The rest of the story; no, no belt the next day. On the way back I stopped at the chandlery, and asked if they had one in stock. Yesssss, they have one. Initially, I was a little cheap, and told the salesman that I wanted to wait till tomorrow and see if my package would arrive. As soon as I was outside I thought, with the luck I have had with this belt, someone will buy it this afternoon, after no-one has asked about this belt for 5 years. So I immediately turned around, and bought it. It only took a few seconds to install the belt. As I turned ot on, the fuse bust. I dismantled everything and.....fuse bust again. Hmmmm. New problem. So I took the entire thing apart again, and it is an electrical problem again.Some saltwater leaked onto the print via the buttons. The autohelm is definately broken. The next morning my package arrived. So now I have 3 belts for a broken autohelm. Sigh.

But there is also lots of fun stuff in Gibraltar. The rock.
Donkere wolk boven de rots.
It is a bit chilly here, and very damp, with a cold breeze. For the fist time in months I have worn long trousers. 
Long sleeves!!!

Why do they keep turning their head?
In the rock there are caves, not as nice as the one in
Slovenia, but still fun.

Friday, September 16, 2011


A 389 mile crossing, so very doable. The last couple of days, rainclouds passed over Ibiza. Now I can get used to the (bad) weather I am heading for slowly.
Dark clouds above Ibiza town.
During this crossing I have tested my patience, but I didn't pass completely. Like I said, it is only 350 miles, but the first two days I was beating into the wind, force 6. Tacking is not Madame Curie's strongest course. So I only advanced 50 miles per day. After that the wind turned, it was a soft breeze, force 3 during the day, and force 0 during the night, directly from behind. Downwind is also not a very fast course for Madame Curie.  gAnd because the autohelm has not been repaired I have to steer all the time. To get some sleep, I drift during the night, and continue sailing in the morning.

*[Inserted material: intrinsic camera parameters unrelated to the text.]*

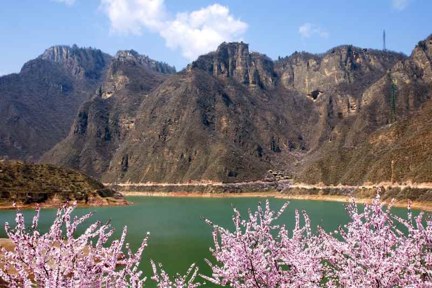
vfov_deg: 29.9
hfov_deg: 43.6
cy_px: 144
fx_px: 540
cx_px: 216
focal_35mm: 45
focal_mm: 30
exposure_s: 1/200
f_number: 14
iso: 200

Because of the eastbound current (0,5 to 1 knot), I'm set back a couple of miles towards Ibiza. The last 4 days were terrible. Because large amounts of water evaporate from the Med, this water needs to be replaced. Most of this water is replaced via the strait of Gibraltar, so the eastbound current south of the Spanish south coast is 1-3 knots. Only during spring tide there is a change of having an westbound current in the strait. If the wind is west, then the current is against me 24 hours a day! So if I travel at a speed of 3 knots in the right direction, I will do.........

Oh only 24 miles per day!!!!! This because I have a current against me of on average 2 knots. Normally my morale is boasted when I have the current with me. But I didn't get a favourable current. Bummer. So eventhough I used the engine quite a lot (okay, 10 hours per day the last 3 days, but I really ran out of patience) I only travelled 30 miles per 24 hours. Frustrating. I had kind of underestimated the effect of the current. Of course, this whole current thing is explained in the pilot, but I didn't read the pilot until during the crossing. Maybe this is better, this way I couldn't get depressed in advance.

Afer 8 days and 4 hours I arrived in Gibraltar.

But during this crossing I also had dolphins and small whales swin with Madame Curie for a longer time. And now you can enjoy the videos. The videos are a bit rocky, but these creatures allway swim with the boat when I actually need at least one hand for myself. The small whales (not really sure if they are really whales but they are a lot bigger than all the dolphins I have ever seen, more than 4 meter. Maybe you know if they are wales) were so close to the boat less than 30 cm, I could have touched them!

And also some regular dolphins joined my boat, and despite my frustration, this always makes me happy!!!